## Work to complete
The listing below holds a line with "M313,569L319,1039" and a later line with "M2170,841L2175,800L2174,636L2183,620L2227,613L2321,605". Write out those two lines and every line between them, exactly, and nothing else.

== Segment start ==

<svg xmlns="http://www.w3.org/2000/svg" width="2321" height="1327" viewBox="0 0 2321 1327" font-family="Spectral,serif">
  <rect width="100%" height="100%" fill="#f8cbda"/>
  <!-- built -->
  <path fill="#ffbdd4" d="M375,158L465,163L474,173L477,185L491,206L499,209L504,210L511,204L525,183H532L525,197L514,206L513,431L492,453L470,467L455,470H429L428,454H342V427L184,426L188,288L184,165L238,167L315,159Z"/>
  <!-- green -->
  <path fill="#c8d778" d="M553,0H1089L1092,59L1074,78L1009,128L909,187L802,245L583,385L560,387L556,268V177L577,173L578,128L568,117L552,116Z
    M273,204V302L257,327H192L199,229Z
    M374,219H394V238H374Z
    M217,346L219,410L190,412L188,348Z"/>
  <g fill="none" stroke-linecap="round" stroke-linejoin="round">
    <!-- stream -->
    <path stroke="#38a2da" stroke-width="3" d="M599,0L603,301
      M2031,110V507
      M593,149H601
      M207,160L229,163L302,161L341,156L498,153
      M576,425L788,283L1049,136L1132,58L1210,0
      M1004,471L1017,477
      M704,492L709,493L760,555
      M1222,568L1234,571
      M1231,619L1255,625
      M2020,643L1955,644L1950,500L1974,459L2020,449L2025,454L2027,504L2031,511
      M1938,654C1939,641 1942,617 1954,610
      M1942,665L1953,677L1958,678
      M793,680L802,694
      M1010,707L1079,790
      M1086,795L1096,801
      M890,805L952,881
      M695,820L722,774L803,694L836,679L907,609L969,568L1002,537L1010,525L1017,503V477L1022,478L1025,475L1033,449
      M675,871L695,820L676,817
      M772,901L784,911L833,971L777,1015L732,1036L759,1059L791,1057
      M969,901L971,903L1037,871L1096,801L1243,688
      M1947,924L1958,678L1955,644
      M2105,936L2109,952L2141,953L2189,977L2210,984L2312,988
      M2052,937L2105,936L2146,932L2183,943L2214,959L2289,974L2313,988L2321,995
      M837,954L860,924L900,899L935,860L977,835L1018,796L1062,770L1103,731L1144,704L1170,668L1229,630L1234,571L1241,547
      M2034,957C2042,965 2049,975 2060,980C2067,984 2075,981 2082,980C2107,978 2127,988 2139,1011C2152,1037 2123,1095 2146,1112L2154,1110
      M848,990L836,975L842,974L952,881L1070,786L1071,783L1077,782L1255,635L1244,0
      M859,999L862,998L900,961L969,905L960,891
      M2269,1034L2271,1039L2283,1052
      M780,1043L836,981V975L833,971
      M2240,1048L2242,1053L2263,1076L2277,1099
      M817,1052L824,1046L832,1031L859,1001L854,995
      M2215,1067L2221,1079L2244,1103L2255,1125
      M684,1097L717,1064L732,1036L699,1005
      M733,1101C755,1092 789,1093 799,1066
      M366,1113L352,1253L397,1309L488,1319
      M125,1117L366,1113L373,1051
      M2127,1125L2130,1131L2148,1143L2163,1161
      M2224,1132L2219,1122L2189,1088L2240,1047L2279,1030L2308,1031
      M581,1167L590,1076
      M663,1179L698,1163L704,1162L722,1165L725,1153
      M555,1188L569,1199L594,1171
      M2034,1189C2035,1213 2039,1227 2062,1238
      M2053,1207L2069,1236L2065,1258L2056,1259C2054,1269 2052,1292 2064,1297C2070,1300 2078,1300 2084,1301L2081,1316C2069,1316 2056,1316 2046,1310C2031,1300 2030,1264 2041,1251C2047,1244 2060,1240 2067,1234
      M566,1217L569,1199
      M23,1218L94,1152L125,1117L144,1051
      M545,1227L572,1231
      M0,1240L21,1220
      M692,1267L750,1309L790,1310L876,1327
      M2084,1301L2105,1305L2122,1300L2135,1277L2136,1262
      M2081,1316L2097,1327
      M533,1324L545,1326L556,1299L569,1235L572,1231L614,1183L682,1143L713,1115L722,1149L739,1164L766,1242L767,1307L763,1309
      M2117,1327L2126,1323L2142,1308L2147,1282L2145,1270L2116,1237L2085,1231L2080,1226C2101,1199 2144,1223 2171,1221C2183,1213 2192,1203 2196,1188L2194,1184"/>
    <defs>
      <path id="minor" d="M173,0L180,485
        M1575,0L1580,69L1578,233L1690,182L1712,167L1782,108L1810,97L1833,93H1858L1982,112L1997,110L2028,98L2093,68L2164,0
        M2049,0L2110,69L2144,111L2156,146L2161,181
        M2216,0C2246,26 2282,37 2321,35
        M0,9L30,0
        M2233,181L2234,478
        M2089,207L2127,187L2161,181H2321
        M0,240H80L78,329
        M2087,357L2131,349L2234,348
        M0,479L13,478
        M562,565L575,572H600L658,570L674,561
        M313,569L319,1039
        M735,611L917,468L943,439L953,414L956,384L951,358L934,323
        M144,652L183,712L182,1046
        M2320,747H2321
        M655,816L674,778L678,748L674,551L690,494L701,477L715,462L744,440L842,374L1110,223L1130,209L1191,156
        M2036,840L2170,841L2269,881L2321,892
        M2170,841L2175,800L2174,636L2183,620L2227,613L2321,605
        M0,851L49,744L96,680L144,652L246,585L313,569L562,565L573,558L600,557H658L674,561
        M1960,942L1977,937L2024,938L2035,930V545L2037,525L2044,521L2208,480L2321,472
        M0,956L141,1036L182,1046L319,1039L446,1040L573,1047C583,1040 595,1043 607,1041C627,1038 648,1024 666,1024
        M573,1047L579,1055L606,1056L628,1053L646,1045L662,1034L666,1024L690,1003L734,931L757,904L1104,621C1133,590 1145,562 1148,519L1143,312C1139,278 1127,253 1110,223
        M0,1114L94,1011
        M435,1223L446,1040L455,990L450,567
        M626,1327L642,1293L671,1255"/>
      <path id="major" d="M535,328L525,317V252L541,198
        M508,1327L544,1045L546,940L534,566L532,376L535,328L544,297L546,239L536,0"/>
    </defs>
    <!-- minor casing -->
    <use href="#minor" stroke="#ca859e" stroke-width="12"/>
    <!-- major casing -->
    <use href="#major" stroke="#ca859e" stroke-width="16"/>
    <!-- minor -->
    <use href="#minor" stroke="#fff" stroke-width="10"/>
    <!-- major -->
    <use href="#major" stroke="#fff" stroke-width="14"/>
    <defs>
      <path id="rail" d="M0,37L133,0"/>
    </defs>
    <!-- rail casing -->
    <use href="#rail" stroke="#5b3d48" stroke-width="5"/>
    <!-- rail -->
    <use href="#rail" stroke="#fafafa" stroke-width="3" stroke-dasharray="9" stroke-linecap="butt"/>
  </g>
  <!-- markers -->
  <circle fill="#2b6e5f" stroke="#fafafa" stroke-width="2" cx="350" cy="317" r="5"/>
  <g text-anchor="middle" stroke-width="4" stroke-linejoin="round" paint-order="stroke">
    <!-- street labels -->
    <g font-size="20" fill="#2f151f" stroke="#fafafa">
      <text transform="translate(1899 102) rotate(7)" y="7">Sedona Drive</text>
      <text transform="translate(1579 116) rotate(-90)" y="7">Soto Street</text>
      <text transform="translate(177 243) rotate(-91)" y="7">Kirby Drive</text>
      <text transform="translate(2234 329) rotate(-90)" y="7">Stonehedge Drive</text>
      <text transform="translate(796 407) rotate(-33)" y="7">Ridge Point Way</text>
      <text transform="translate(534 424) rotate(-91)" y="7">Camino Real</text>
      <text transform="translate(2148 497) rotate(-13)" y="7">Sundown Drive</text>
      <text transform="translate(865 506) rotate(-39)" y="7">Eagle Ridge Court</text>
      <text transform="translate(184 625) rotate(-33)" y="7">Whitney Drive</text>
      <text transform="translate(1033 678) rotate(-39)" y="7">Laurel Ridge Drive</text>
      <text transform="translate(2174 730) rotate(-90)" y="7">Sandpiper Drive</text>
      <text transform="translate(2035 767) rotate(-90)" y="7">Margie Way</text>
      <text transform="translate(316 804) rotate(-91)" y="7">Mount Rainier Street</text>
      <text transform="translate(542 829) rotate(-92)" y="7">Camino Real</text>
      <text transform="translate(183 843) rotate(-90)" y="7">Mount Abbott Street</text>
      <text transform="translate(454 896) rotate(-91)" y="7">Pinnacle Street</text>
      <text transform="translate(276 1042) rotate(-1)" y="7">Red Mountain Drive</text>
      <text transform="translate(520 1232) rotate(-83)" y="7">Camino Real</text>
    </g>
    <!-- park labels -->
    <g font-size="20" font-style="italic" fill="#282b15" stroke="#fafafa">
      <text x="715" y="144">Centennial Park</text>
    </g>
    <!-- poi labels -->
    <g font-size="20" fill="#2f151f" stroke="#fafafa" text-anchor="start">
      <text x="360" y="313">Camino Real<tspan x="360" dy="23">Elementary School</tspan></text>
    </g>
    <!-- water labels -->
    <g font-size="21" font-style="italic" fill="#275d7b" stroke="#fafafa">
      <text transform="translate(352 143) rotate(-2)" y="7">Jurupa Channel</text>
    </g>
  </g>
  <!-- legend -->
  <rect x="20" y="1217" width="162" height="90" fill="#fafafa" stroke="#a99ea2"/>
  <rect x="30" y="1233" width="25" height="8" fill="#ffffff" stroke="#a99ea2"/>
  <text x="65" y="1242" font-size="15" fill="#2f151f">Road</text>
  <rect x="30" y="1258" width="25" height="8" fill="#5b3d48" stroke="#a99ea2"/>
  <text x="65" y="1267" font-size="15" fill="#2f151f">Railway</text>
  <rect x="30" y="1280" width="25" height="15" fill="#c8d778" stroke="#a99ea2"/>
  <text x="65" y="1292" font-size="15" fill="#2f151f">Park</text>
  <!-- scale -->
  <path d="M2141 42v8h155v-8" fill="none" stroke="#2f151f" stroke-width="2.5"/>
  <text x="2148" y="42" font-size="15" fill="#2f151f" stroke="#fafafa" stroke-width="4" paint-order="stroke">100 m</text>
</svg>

== Segment end ==

## Task result
        M313,569L319,1039
        M735,611L917,468L943,439L953,414L956,384L951,358L934,323
        M144,652L183,712L182,1046
        M2320,747H2321
        M655,816L674,778L678,748L674,551L690,494L701,477L715,462L744,440L842,374L1110,223L1130,209L1191,156
        M2036,840L2170,841L2269,881L2321,892
        M2170,841L2175,800L2174,636L2183,620L2227,613L2321,605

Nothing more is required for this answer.